Does The Lord Repent Or Regret?
Q: How should we understand passages where God is said not to repent or regret (Numbers 23:19) alongside passages where He appears to regret or relent (Genesis 6:6; Jeremiah 26:13)?
Numbers 23:19 – God is not a man, that He should lie, Nor a son of man, that He should repent. Has He said, and will He not do? Or has He spoken, and will He not make it good?
Gensis 6:6 – And the LORD was sorry that He had made man on the earth, and He was grieved in His heart.
Jeremiah 26:13 – Now therefore, amend your ways and your doings, and obey the voice of the LORD your God; then the LORD will relent concerning the doom that He has pronounced against you.
A: This is what we call an anthropomorphism. The Bible sometimes describes God using human terms. Keep in mind that we’re talking about how things appear to us. God knows the end from the beginning. God is not confused. Things don’t catch God by surprise. God is sovereign. He knows what He’s doing, and He’s rolling out His plan. Nothing catches God by surprise, but from our perspective, there are times when it appears as if God changed His course. It appears as if God said He was going to do something, and then conditions changed, so God said, “Well, I’m not going to do that anymore; I’m going to do something different.” In those cases, God didn’t change His plan. He understands what He is going to do from the beginning to the end of all things. But as it appears from our human perspective, we can say that God relented or God changed His mind.

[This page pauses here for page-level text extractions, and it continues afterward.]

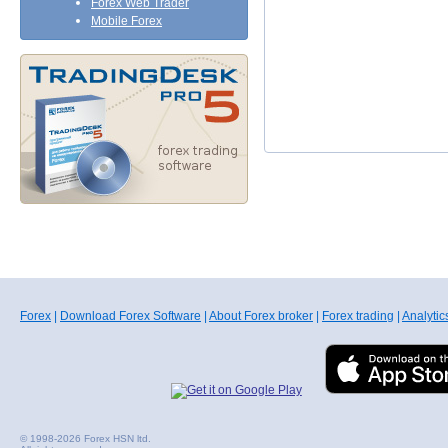
Forex Web Trader
Mobile Forex
Forex
|
Download Forex Software
|
About Forex broker
|
Forex trading
|
Analytic
© 1998-2026 Forex HSN ltd.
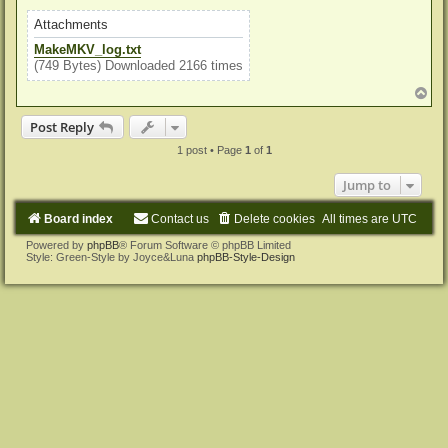
Attachments
MakeMKV_log.txt
(749 Bytes) Downloaded 2166 times
T
o
p
Post Reply
1 post • Page
1
of
1
Jump to
Board index
Contact us
Delete cookies
All times are
UTC
Powered by
phpBB
® Forum Software © phpBB Limited
Style: Green-Style by Joyce&Luna
phpBB-Style-Design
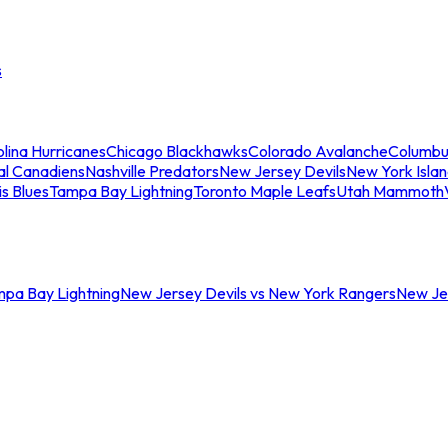
s
lina Hurricanes
Chicago Blackhawks
Colorado Avalanche
Columbu
al Canadiens
Nashville Predators
New Jersey Devils
New York Isla
is Blues
Tampa Bay Lightning
Toronto Maple Leafs
Utah Mammoth
mpa Bay Lightning
New Jersey Devils vs New York Rangers
New Jer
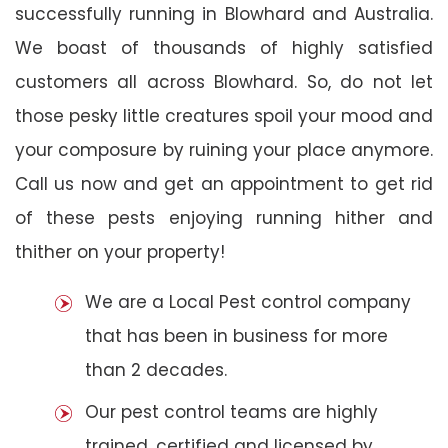
successfully running in Blowhard and Australia.
We boast of thousands of highly satisfied
customers all across Blowhard. So, do not let
those pesky little creatures spoil your mood and
your composure by ruining your place anymore.
Call us now and get an appointment to get rid
of these pests enjoying running hither and
thither on your property!
We are a Local Pest control company
that has been in business for more
than 2 decades.
Our pest control teams are highly
trained, certified and licensed by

It is important to clarify that we understand things as they appear to us, not how they actually and truly are in the eternal counsels of heaven. Sometimes the Bible speaks from a heavenly perspective about how God works and moves and thinks. At other times, the Bible speaks from an earthly perspective about how the actions and the workings of God appear to man. Here’s the thing: both are true.
The way things are in heaven is ultimately true, but how it appears to man is what we might call positionally true, or relationally true. It’s true for how it appears to us, but it may not be ultimately true.
Think of the story of Jonah. God tells Jonah, “I’m going to wipe out the people of Nineveh in 40 days. I want you to go and preach to them.” And we know the story. Jonah eventually ends up in Nineveh, and he preaches, and God doesn’t destroy the people of Nineveh. Did God change His mind as appears to man? Yes. But did He ultimately change the councils of heaven? No, God did not change His mind.
I don’t believe that God wants us to assume that prayer means nothing. There are people who think that the only purpose of prayer is self-improvement. They think, “It’s good for me.” Now, that is true. Prayer is good for me. But I think God wants us to believe that prayer moves His hand. If we get too caught up in the theological abstraction that God knows all things, always has His way, and nothing can change it, then we start to wonder why we should even pray.
We find amazing examples in Scripture where it seemed to the person praying that life and death rested on their prayers. Think of Abraham interceding for Sodom, or Moses interceding for Israel, or other stories of fervent prayer. To the people praying, it seemed that life and death depended on their prayer. God forbid that somebody would say, “Well, really, God in heaven was just winking at them and saying, ‘Oh, it doesn’t matter whether you pray or not. I’m going to do whatever I’m going to do.’” No, that’s not how God wants His people to operate.
When we read verses like these, we simply need to remember there is a distinction between truth as it is from the perspective of heaven coming down, and truth as it is as seen from Earth, looking up to God. One of my favorite sayings is that heaven is full of answers to prayer that people have not yet prayed.